> [Task goal]
Lay out the records from the line containing "max_steps, avg_steps, min_steps" through the line containing "What is the average value?" as a Markdown table with the columns Row and Line, giving each line a row number and skipping blank lines.

──────── Data records ────────

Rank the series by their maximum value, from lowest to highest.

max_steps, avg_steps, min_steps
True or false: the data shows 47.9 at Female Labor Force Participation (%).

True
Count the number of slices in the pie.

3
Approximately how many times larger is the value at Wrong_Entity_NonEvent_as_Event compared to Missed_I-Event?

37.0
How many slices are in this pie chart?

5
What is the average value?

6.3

────────
──────── Data records ────────

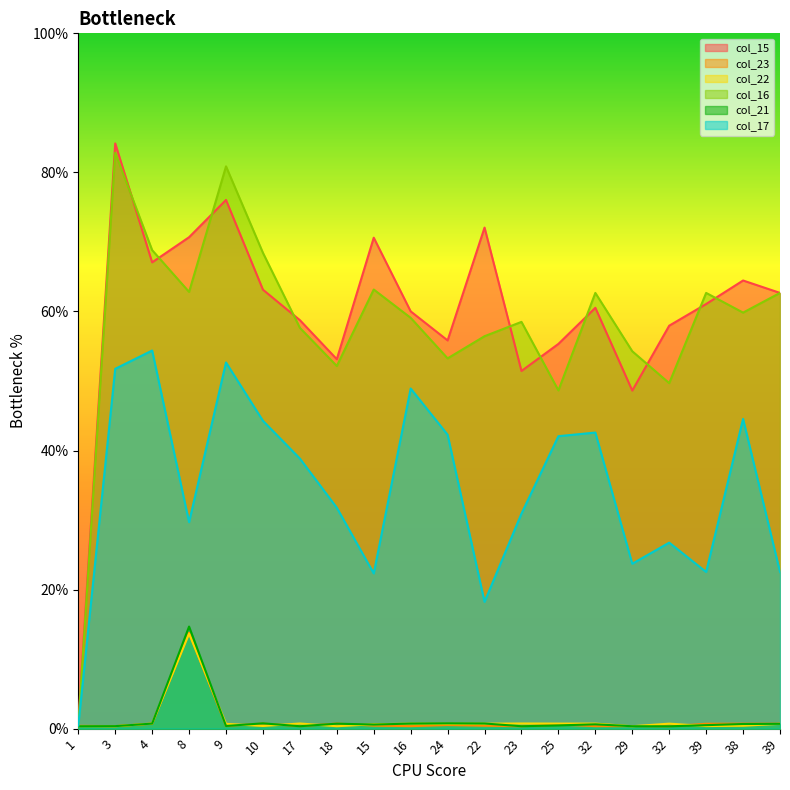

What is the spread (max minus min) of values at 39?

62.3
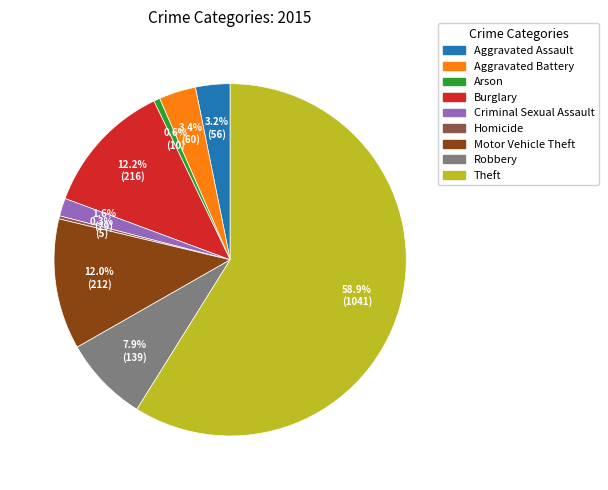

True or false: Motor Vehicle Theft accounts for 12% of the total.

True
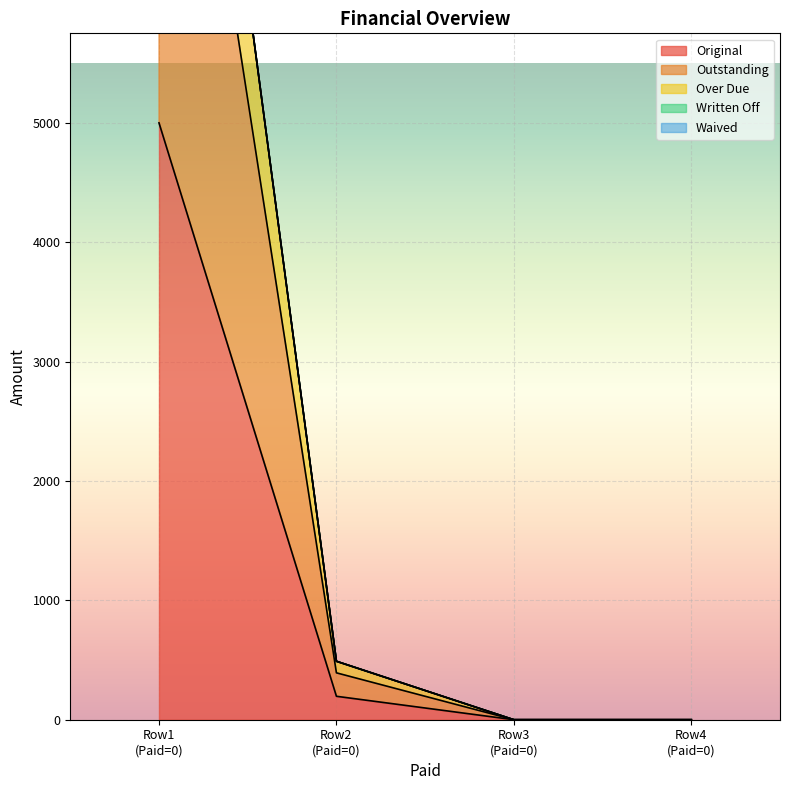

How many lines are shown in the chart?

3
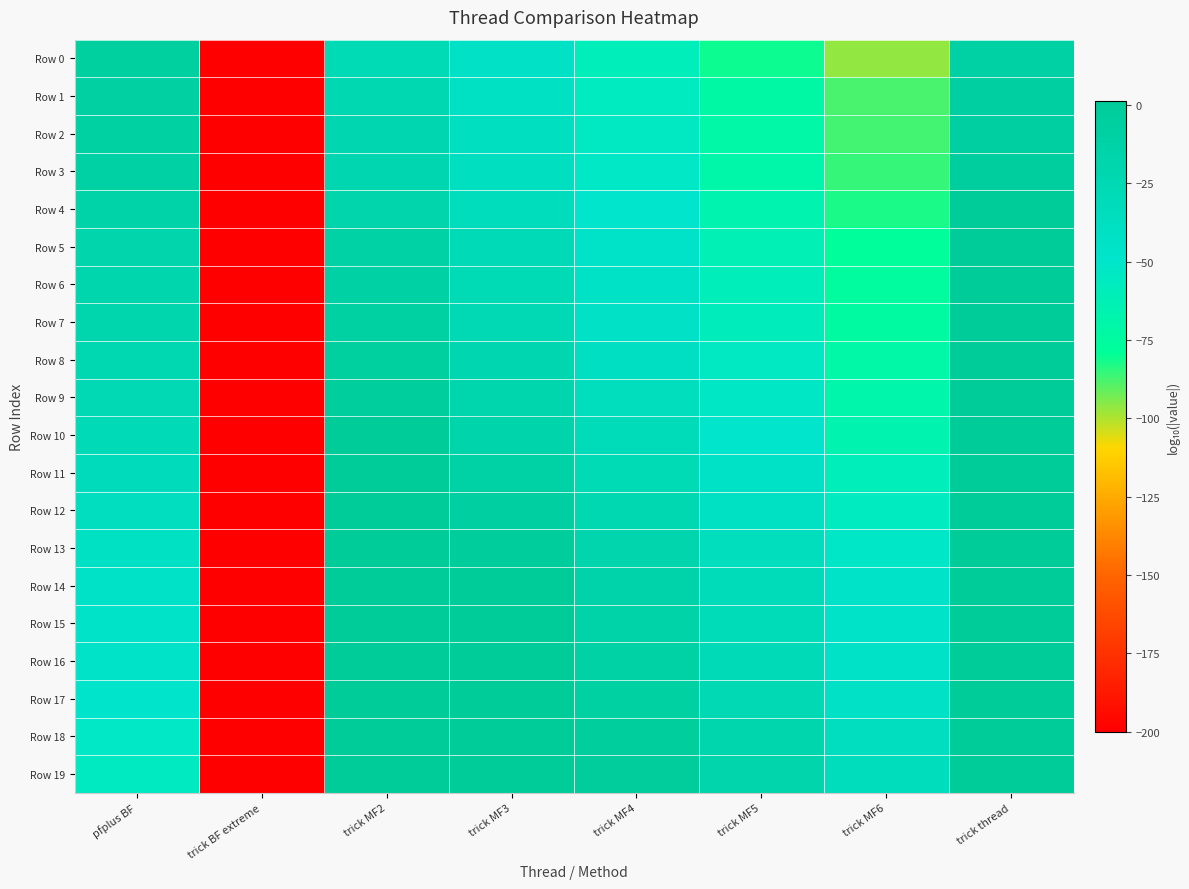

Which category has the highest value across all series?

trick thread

────────
──────── Data records ────────

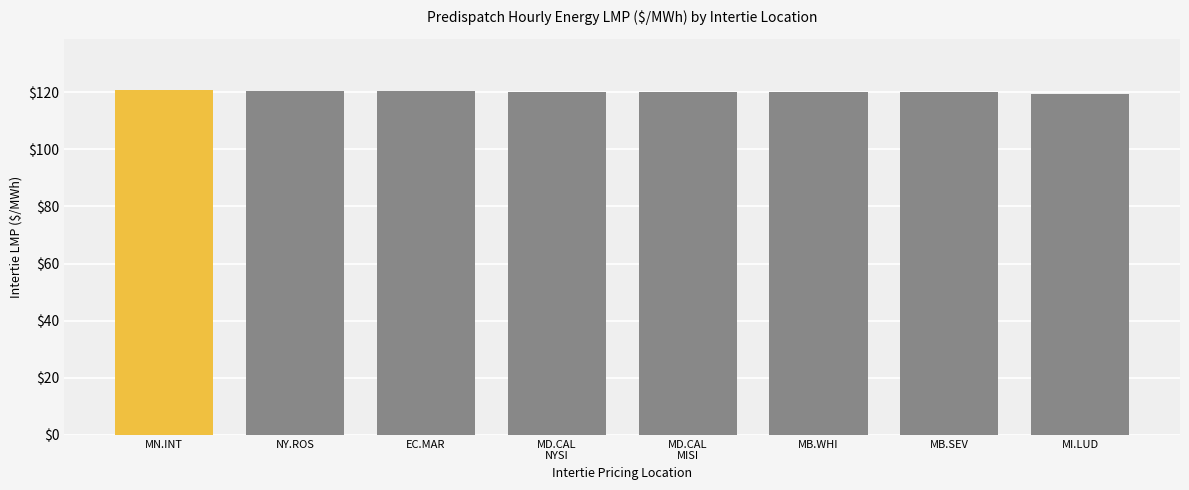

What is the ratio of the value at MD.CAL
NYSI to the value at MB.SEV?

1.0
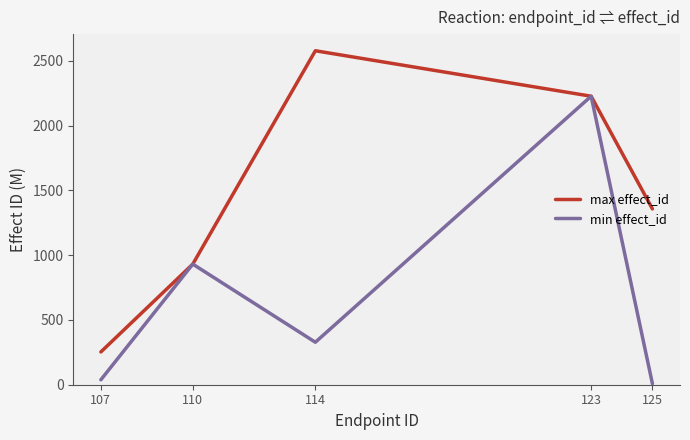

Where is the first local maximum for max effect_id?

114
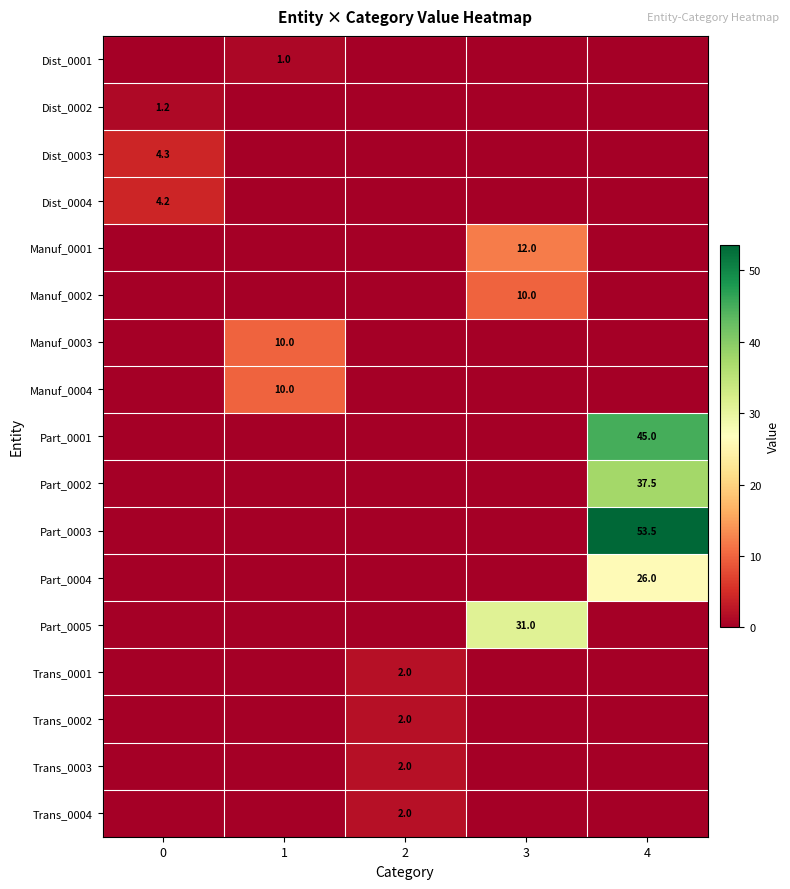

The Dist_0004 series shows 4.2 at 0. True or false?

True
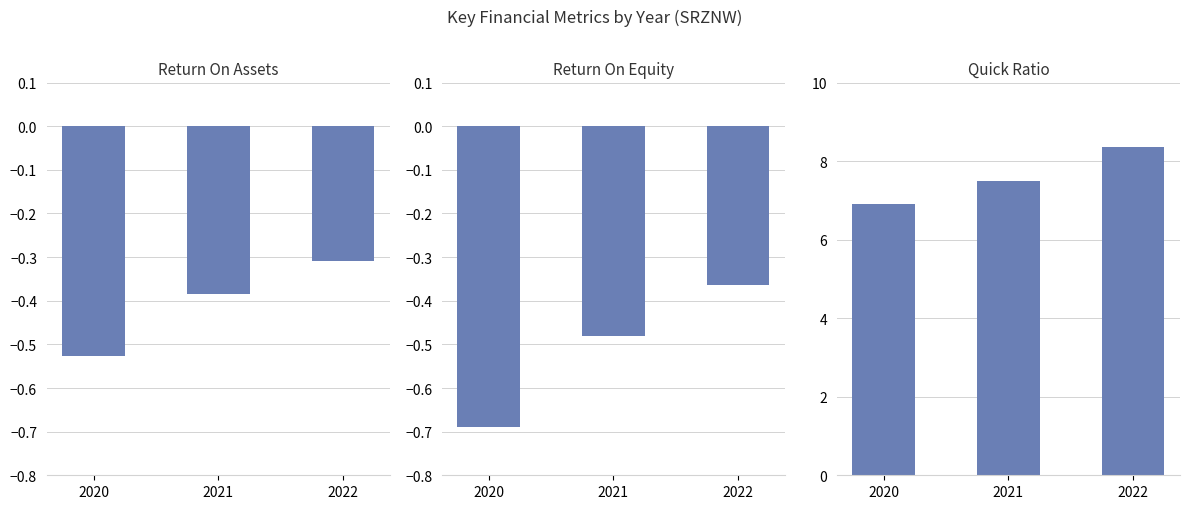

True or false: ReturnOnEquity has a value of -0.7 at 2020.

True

────────

> [Task solution]
| Row | Line |
|---|---|
| 1 | max_steps, avg_steps, min_steps |
| 2 | True or false: the data shows 47.9 at Female Labor Force Participation (%). |
| 3 | True |
| 4 | Count the number of slices in the pie. |
| 5 | 3 |
| 6 | Approximately how many times larger is the value at Wrong_Entity_NonEvent_as_Event compared to Missed_I-Event? |
| 7 | 37.0 |
| 8 | How many slices are in this pie chart? |
| 9 | 5 |
| 10 | What is the average value? |